Here is something I struggle with: I don’t want to give those attention-mongers in Gainesville one iota of additional publicity. This is a meaningless stunt, and it’s a tiny, fringe group of people behind it. Yet some things are so egregious that they must be answered with action. I know folks who are going to donate $1 to Park 51 for every Qur’an burned. Others are scheduling a “read the Qur’an” day. I’m considering a pastoral letter to the congregation asking people to consider similar actions on the anniversary of 9/11.

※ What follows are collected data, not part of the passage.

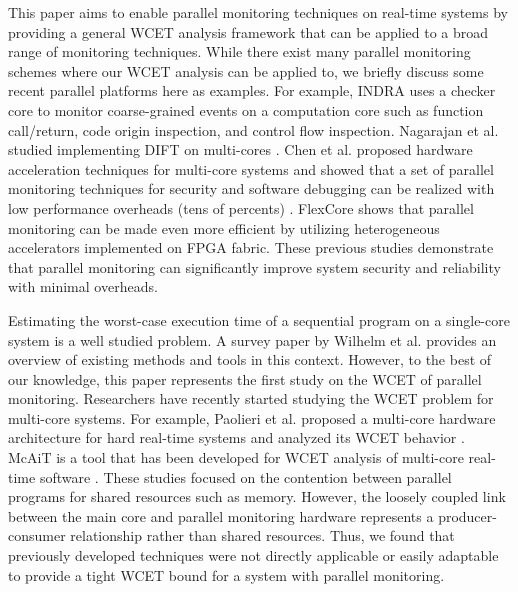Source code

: 
This paper aims to enable parallel monitoring techniques on real-time systems
by providing a general WCET analysis framework that can be applied to a broad
range of monitoring techniques. While there exist many parallel monitoring
schemes where our WCET analysis can be applied to, we briefly discuss some
recent parallel platforms here as examples.  For example, INDRA
\cite{indra-isca06} uses a checker core to monitor coarse-grained events on a
computation core such as function call/return, code origin inspection, and
control flow inspection. Nagarajan et al.  studied implementing DIFT on
multi-cores \cite{nagarajan08-dift}.  Chen et al. proposed hardware
acceleration techniques for multi-core systems and showed that a set of
parallel monitoring techniques for security and software debugging can be
realized with low performance overheads (tens of percents) \cite{chen08-lba}.
FlexCore \cite{flexcore-micro10} shows that parallel monitoring can be made
even more efficient by utilizing heterogeneous accelerators implemented on FPGA
fabric.  These previous studies demonstrate that parallel monitoring can
significantly improve system security and reliability with minimal overheads.

Estimating the worst-case execution time of a sequential program on a
single-core system is a well studied problem. A survey paper by Wilhelm et al.
\cite{wcetsurvey-tecs08} provides an overview of existing methods and tools in
this context.  However, to the best of our knowledge, this paper represents the
first study on the WCET of parallel monitoring.  Researchers have recently
started studying the WCET problem for multi-core systems.  For example,
Paolieri et al. proposed a multi-core hardware architecture for hard real-time
systems and analyzed its WCET behavior \cite{paolieri-isca09}.  McAiT is a tool
that has been developed for WCET analysis of multi-core real-time software
\cite{mcait-rtss10}.  These studies focused on the contention between parallel
programs for shared resources such as memory.  However, the loosely coupled
link between the main core and parallel monitoring hardware represents a
producer-consumer relationship rather than shared resources. Thus, we found
that previously developed techniques were not directly applicable or easily
adaptable to provide a tight WCET bound for a system with parallel monitoring.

How do we thread this needle?

I wrote on a friend’s blog this week, in response to a different topic:

Karl Barth once preached an entire hour-long sermon in the 1930s to a group of German pastors without once mentioning Hitler. He was accused of being irresponsible, but he said, “Hitler is a nothing. I am called to preach Christ crucified.” …Hitler is not a “nothing,” but Barth’s point is, we sure can get blown off course… And we can get mired in the pointless kerfuffles that don’t ultimately matter. I think it’s time to stop talking about Glenn Beck, for example. We’ve said our piece and will continue to preach social justice and it’s time to move on.

Hitler was not a pointless kerfuffle, of course. But are we going to let the fanatics define what we say and do? Talk about being blown about by every wind of doctrine! (Ephesians 4)

The tension is this: When must we stand up and say, “No,” and when does standing up and pointing at the thing we’re condemning increase the attention to (and thus legitimize) the fanatics?